Many people strive to have a diverse group of friends and acquaintances. While there are many reasons for this, new research published in Organization Science suggests a new one: Having a diverse set of friends outside of the work environment could help someone perform better at their job.

The results of the study showed that employees with a racially diverse group of friends outside of the company contributed more to the company. Supervisors ranked these employees higher in questionnaires about how much they built morale and worked beyond their given roles.

“They’re more likely to see their ingroup — the people they most identify — as a broader group of people, which includes those of different racial backgrounds,” said Steffanie Wilk, a co-author of the study and associate professor of management and human resources at Ohio State University, in a statement. “And we tend to help people in our ingroups.”

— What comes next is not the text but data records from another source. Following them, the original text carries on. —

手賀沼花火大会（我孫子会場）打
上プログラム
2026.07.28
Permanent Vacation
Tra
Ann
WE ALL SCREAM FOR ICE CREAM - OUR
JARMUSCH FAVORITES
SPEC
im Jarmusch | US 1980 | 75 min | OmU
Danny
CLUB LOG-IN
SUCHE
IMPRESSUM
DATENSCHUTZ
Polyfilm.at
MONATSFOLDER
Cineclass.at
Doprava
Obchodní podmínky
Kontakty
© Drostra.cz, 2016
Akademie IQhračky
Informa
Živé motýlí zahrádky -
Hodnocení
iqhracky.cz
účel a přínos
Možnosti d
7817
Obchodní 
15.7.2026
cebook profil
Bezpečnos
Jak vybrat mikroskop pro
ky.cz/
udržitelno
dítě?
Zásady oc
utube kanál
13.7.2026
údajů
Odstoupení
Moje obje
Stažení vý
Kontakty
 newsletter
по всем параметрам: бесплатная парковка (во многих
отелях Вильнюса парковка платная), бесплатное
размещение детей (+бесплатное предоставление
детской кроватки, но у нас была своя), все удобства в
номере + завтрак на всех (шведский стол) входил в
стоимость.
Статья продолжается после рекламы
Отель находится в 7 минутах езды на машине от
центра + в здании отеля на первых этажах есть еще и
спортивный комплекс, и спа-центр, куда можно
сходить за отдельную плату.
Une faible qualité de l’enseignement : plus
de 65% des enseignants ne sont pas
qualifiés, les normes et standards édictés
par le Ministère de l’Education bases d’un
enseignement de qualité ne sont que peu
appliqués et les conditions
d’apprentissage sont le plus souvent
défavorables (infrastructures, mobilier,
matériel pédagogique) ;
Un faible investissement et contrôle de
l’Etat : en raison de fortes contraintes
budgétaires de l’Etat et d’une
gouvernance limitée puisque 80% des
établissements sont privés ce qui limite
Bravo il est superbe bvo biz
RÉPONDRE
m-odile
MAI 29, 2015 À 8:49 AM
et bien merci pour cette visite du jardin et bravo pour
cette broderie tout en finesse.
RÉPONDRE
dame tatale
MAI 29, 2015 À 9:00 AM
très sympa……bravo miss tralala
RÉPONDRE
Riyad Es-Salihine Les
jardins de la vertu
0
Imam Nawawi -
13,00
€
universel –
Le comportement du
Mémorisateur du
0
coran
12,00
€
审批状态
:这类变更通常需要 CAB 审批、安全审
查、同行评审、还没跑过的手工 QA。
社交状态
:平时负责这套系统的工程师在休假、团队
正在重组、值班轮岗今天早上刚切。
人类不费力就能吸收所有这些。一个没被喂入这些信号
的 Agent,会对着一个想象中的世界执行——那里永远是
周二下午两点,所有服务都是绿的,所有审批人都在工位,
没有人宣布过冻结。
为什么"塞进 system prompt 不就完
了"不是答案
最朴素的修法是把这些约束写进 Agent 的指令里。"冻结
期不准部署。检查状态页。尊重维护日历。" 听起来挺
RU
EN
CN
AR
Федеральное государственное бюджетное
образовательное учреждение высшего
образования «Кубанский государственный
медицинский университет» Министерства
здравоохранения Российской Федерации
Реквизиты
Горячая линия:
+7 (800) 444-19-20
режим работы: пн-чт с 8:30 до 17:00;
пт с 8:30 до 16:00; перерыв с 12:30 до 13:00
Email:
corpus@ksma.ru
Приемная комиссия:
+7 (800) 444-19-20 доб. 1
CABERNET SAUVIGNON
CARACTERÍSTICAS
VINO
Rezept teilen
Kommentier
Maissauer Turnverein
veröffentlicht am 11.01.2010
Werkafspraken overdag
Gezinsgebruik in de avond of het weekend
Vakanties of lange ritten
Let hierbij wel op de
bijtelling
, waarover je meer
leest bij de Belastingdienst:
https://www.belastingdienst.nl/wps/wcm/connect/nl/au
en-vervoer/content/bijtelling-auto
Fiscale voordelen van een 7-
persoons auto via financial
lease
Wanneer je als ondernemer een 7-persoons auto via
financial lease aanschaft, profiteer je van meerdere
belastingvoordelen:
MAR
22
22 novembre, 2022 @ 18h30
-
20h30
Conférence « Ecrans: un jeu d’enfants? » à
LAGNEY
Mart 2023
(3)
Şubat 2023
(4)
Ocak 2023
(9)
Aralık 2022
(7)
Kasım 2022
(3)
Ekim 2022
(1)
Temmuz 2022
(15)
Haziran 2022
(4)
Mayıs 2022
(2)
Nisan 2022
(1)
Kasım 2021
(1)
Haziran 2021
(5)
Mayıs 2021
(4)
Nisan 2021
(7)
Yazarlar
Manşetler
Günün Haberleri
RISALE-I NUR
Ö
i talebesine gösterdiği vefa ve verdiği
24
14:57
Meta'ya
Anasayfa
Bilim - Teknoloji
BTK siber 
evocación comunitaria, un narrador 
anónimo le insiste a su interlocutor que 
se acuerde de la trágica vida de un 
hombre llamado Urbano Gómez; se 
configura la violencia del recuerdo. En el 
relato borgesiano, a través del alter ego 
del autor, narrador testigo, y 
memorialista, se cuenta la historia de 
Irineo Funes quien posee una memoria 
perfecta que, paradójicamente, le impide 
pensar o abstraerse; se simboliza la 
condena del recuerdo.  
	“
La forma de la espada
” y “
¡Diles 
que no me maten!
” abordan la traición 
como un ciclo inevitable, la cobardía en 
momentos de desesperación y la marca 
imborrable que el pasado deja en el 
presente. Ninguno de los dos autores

For the study, researchers interviewed 222 people who worked in customer service for large financial institutions. These participants were intimately involved with creating solutions for the company's customers. The employees were asked to list up to five people in their personal network along with their race. They were then asked to list 10 people in their own network at the company along with their race. The researchers found that participants who had racially diverse networks outside the company tended to have similarly diverse networks within the workplace.

Along with these results, the researchers also found there was greater trust between a supervisor and an employee when they were of the same race or ethnicity. Still, the researchers emphasized that trust can arise from similar values and beliefs too, which go deeper than race. This creates cohesion among employees, making for a better and more productive work environment. It was because employees made friends within their work communities that productivity rose. Employees will more likely go above and beyond for a friend they trust, rather than an employer they just work for.

The results show not only how befriending a diverse network of friends helps from a career standpoint, but also how aspects of employees’ personal lives transfer to their work lives. “Most of the research examining workers’ personal lives has focused on the role of family in work performance,” Wilk said. “Here we show how we carry our friendship patterns across the boundary of personal and work lives.”